When Guardian editor-in-chief Katharine Viner wrote about social media’s impact on the news last week, the part that jumped out at me was her mention of a well-known Internet activist’s desperate search for online “Leave” celebrations after Brexit. Despite the fact that roughly 52 per cent of voters had chosen this option, no one seemed to be very happy about winning the referendum. The only evidence I saw of anyone actually voting to leave was the story that they were all frantically searching “What is the EU?” within a day of voting to abandon it – a story that turned out to be wildly overblown.

Fast-forward a month, and we’re in the midst of a bizarre GOP convention that itself caps off a circus of a primary campaign. The spectacle is at times so shocking that if you are keen to be outraged online, it’s all that you will see.
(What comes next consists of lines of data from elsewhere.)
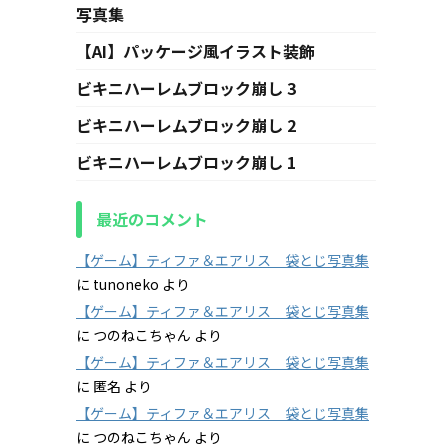
写真集
【AI】パッケージ風イラスト装飾
ビキニハーレムブロック崩し 3
ビキニハーレムブロック崩し 2
ビキニハーレムブロック崩し 1
最近のコメント
【ゲーム】ティファ＆エアリス 袋とじ写真集
に
tunoneko
より
【ゲーム】ティファ＆エアリス 袋とじ写真集
に
つのねこちゃん
より
【ゲーム】ティファ＆エアリス 袋とじ写真集
に
匿名
より
【ゲーム】ティファ＆エアリス 袋とじ写真集
に
つのねこちゃん
より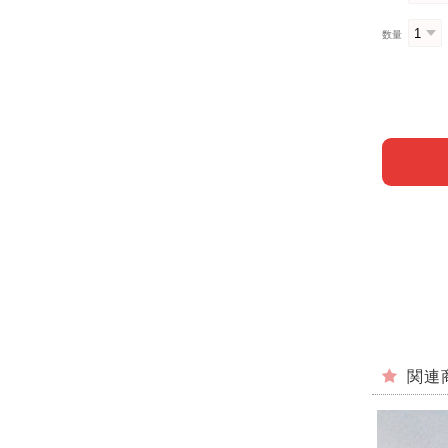
数量
関連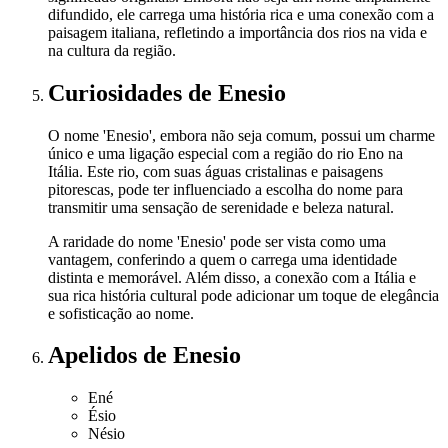
difundido, ele carrega uma história rica e uma conexão com a
paisagem italiana, refletindo a importância dos rios na vida e
na cultura da região.
Curiosidades
de Enesio
O nome 'Enesio', embora não seja comum, possui um charme
único e uma ligação especial com a região do rio Eno na
Itália. Este rio, com suas águas cristalinas e paisagens
pitorescas, pode ter influenciado a escolha do nome para
transmitir uma sensação de serenidade e beleza natural.
A raridade do nome 'Enesio' pode ser vista como uma
vantagem, conferindo a quem o carrega uma identidade
distinta e memorável. Além disso, a conexão com a Itália e
sua rica história cultural pode adicionar um toque de elegância
e sofisticação ao nome.
Apelidos
de Enesio
Ené
Ésio
Nésio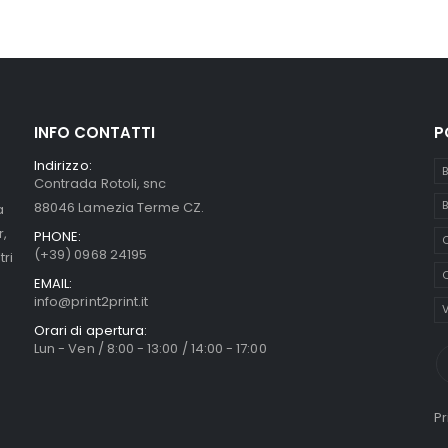
INFO CONTATTI
P
Indirizzo:
B
Contrada Rotoli, snc
B
88046 Lamezia Terme CZ.
a
r,
PHONE:
C
(+39) 0968 24195
tri
O
EMAIL:
info@print2print.it
V
Orari di apertura:
Lun - Ven / 8:00 - 13:00 / 14:00 - 17:00
Pr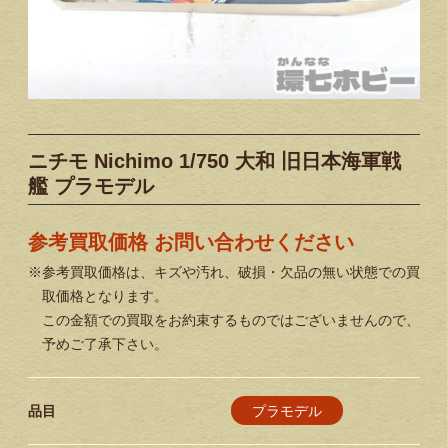
ニチモ Nichimo 1/750 大和 旧日本海軍戦
艦 プラモデル
参考買取価格 お問い合わせください
※参考買取価格は、キズや汚れ、破損・欠品の無い状態での買
取価格となります。
この金額での買取をお約束するものではございませんので、
予めご了承下さい。
プラモデル
品目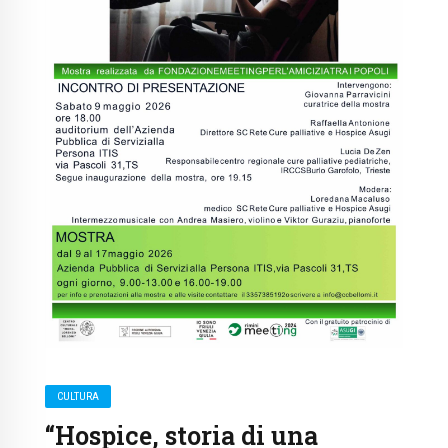
CULTURA
“Hospice, storia di una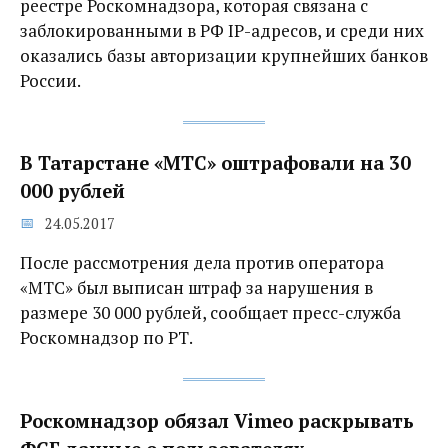
реестре Роскомнадзора, которая связана с
заблокированными в РФ IP-адресов, и среди них
оказались базы авторизации крупнейших банков
России.
В Татарстане «МТС» оштрафовали на 30
000 рублей
24.05.2017
После рассмотрения дела против оператора
«МТС» был выписан штраф за нарушения в
размере 30 000 рублей, сообщает пресс-служба
Роскомнадзор по РТ.
Роскомнадзор обязал Vimeo раскрывать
A moderate on one side ends up looking at a moderate on the other side through the wrong end of a telescope, even if on many issues they are close enough to touch hands.

 

The filter bubble deceives us because it promises to give us only what we want while concealing what we don’t. But does it really make good on that promise? What you see is tailored for you by what you’ve seen before, just as your life at any moment is largely the result of your cumulative choices. But does that mean your life in every moment is exactly how you want it to be? Maybe in our browsing, too, we should step out and explore another neighbourhood once in a while.

It’s okay to think that you’re right. Most people do, just as most people think they are as better-than-average drivers, like I am. From time to time, though, it might be beneficial to consider that we’re not quite as right as our news feeds would have us believe.